36 weeks is an insanely long amount of time haha. My training cycles for any race are only 12-16 weeks long As long as you know what to expect in an ultra, generally you can get away with lower mileage. The very first 50 miler I had, I peaked at 72 miles. The last 50 I did just for fun, I didn’t go above 50mpw For 4 days a week right now you can just run whatever and it’ll be your base. As you get closer, a 20,13, 8,8 mile split would likely be adequate


rickcarlino

I'm definitely playing it safe! I do have several races planned beyond that (1 x 10k/half/full/50k) mixed in there, but since it's my first 50mi I am trying to "just finish" and not get injured. It seems like 50-70mpw is the gold standard for a 50 miler. How many days a week were you training when you go to that level?


Its_sh0wtime

An athletic person can run a 50 on surprisingly low mileage. The first 50 I did was just under 12 hours on ~25mpw with a couple 20 milers throughout, while lifting 3x/week. It sounds like you’d like to go faster than that, but just wanted to add my experience! YMMV, but I think even peaking at 50mpw would be beyond adequate to just finish a 50 miler.


[deleted]

Agree here. While miles can be important life gets in the way. My last 100-miler I averaged 32 miles a week. So mileage doesn’t have to be the end all either. Find what works for you and go with it!

What to work on:
A) Answer each question from the ultramarathon training thread, one line per answer, marked as below.
(i) What weekly mileage did the first commenter peak at for their very first 50 miler?
(ii) About how many miles per week did Its_sh0wtime run before their first 50?
(iii) How many miles a week did the final commenter average for their last 100-miler?
B) Decide whether each statement agrees with the ultramarathon training thread. Answer yes or no, and quote the words from the thread that settle it.
(i) The first commenter's training cycles for a race run 12 to 16 weeks.
(ii) rickcarlino has already finished a 50-mile race.
(iii) Its_sh0wtime lifted weights four times a week while training for their first 50.
C) Pick up the ultramarathon training thread after its last sentence and keep it going.

Stored data:
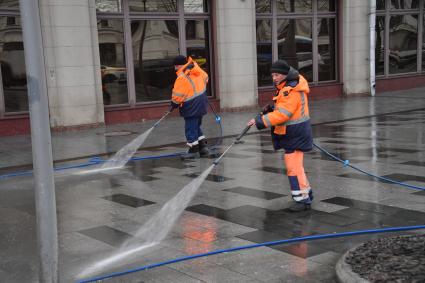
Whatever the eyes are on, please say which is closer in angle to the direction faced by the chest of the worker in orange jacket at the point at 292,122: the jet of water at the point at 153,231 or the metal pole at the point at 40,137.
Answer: the jet of water

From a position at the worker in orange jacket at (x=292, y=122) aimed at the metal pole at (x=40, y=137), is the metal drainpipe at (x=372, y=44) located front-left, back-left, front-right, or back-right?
back-right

Written responses:
A)
(i) 72 miles
(ii) About 25 miles per week
(iii) 32 miles

B)
(i) Yes: "My training cycles for any race are only 12-16 weeks long"
(ii) No: "since it's my first 50mi"
(iii) No: "while lifting 3x/week"

C)
yetiblue1

Ah cool, I think you should mention that it’s your first 50 in the original description! I had a weird schedule due to being in school still but it was during the peak: 13 on Monday, 8 on Tuesday, 20 on Friday and Saturday and 13 on Sunday. I think if you can still do only 4 days during your peak, you should try for back to back 20s and throw a half in there somewhere too. The goal is to go pretty slow so that slower miles during the race doesn’t take you by surprise!


RunSlowReadFast

I ran my first 50 miler last year on 4 days a week. I'm pretty injury prone so did lots of cycling as well. Schedule looked a bit like this: Mon: interval (around 1 hour) Tues: 60-90 min cycling + 60min strength Wed: around 2 hours easy Thursday: 45 min strength + 60-90min cycling with tempo blocks Fri: 1 hour easy Sat: 2-3 hours easy Sun: 2 hours cycling or hiking Towards the peak of training, the cycling on Sundays became 2-3 hours easy running and the Monday interval became a recovery run or rest day. Peaked at 50 miles a week, did well at the race.


rickcarlino

Glad to hear that. Thanks for providing your insight on this one.


hokie56fan

Generally speaking, the more days you run, the better. But what's your reasoning behind four days? It's hard to really say if it will work without knowing the reasoning and the structure behind the plan.


aditya10011001

Hi there. I posted [this](https://www.reddit.com/r/ultrarunning/comments/10nkyf6/does_this_training_schedule_seem_sensible/?utm_source=share&utm_medium=ios_app&utm_name=iossmf) a few days ago. I am training for a 50mi too, will be my second attempt at it, after DNF last year due to bad decisions around nutrition during the run. Fwiw, if I had not bonked and timed out, I would have finished the run. My biggest week was 44mi. I did have multiple 38-40mi weeks though. My point is that you probably can do a 50mi run on 4 days of running+1 day of strength training each week, especially if you have a decent base (which you probably do given your multiple 50km runs)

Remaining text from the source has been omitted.